Christmas Symbols and Meanings


There are many symbols we decorate with at Christmas time that are symbolic of deeper meanings. We can do things like put up a nativity set to teach our children about the purpose of Christmas, but there is much more that we can do. As you decorate, you can tell your children what each item symbolizes and why we decorate with it. If you have already decorated, you can go around the house looking for the symbols and talk about them. Here is a list of common decorations and the things they symbolize.


  • Color Red: The color red symbolizes the Savior's sacrifice for us. It is for the blood He spilt for us.
  • Color Green: The color green symbolizes eternal life--life everlasting.
  • Color White: The color white symbolizes the purity of Christ.
  • Color Gold: The color gold symbolizes the royalty of Christ.
  • The Star: the star is representative of the star that shone at the birth of Christ, fulfilling prophecy. The star marked the place where Christ lay, and is the shining hope of all mankind.
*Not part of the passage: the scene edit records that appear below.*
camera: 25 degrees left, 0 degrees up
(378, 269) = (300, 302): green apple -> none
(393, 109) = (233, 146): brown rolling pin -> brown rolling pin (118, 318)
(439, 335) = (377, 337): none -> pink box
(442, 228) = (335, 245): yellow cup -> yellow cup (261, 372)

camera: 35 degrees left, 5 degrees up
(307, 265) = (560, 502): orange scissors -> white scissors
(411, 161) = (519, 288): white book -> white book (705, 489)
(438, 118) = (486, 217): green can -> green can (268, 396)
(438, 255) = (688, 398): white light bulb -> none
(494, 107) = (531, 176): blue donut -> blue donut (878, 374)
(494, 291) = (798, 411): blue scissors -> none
  • The Evergreen Tree: Also known as the fir tree...your Christmas tree! This tree represents everlasting life. It is green all year round. Evergreen needles also point up to Heaven. This tree can also symbolize the Jesse Tree; Jesse was the father of King David. Christ is from that lineage.
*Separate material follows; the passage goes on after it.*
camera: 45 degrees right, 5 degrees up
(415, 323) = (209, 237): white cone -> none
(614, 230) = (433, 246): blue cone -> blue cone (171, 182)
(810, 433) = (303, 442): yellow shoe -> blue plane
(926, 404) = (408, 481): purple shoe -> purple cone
  • The Bell: Shepherds ring bells to guide lost sheep back to the fold. Remember the parable of the lost sheep; the Shepherd searches for one lost even when he has his ninety-and nine (99). The bell symbolizes that all are precious in the eyes of the Lord. Bells are also rung in celebration for the birth of Christ.
  • The Candle: The candle is a smaller representation for star light. This reflects our gratitude for the star of Bethlehem.
  • The Lights: The lights represent that Jesus is the light of the world.
  • The Gift Bow: The gift bow represents that we should all be tied together in bonds of goodwill.
  • The Candy Cane: The candy cane represents the shape of a shepherd's crook. This crook is used to bring lost lambs back to the fold. The colors (red and white) are used purposefully (see color symbols above). If you turn the candy cane upside down, it makes a J, for Jesus.
  • The Wreath: The wreath has a couple of meanings. One thing to note is that it is round--circular. It is a symbol of the never ending...never ending love, as well as the never ending Lord. He is the beginning and the end.
  • The Holly: One interpretation for Holly represents the crown of thorns. Holly was introduced as a Christmas item in order to eclipse the use of mistletoe.
  • The Angel: This is quite obvious, but the angel represents the angels who proclaimed the birth of the Savior.
  • The Poinsettia: The poinsettia is representative of the Star of Bethlehem (see star symbol above).

These are a few of the most popular Christmas symbols and their alleged meanings. It is, of course, impossible to know exactly what the story is behind everything (for example, the story of the candy cane is not known for sure), but these symbols are all good :). We can take what we have and apply them to our celebration of Christmas and help us remember to focus on the full meaning of Christmas each year.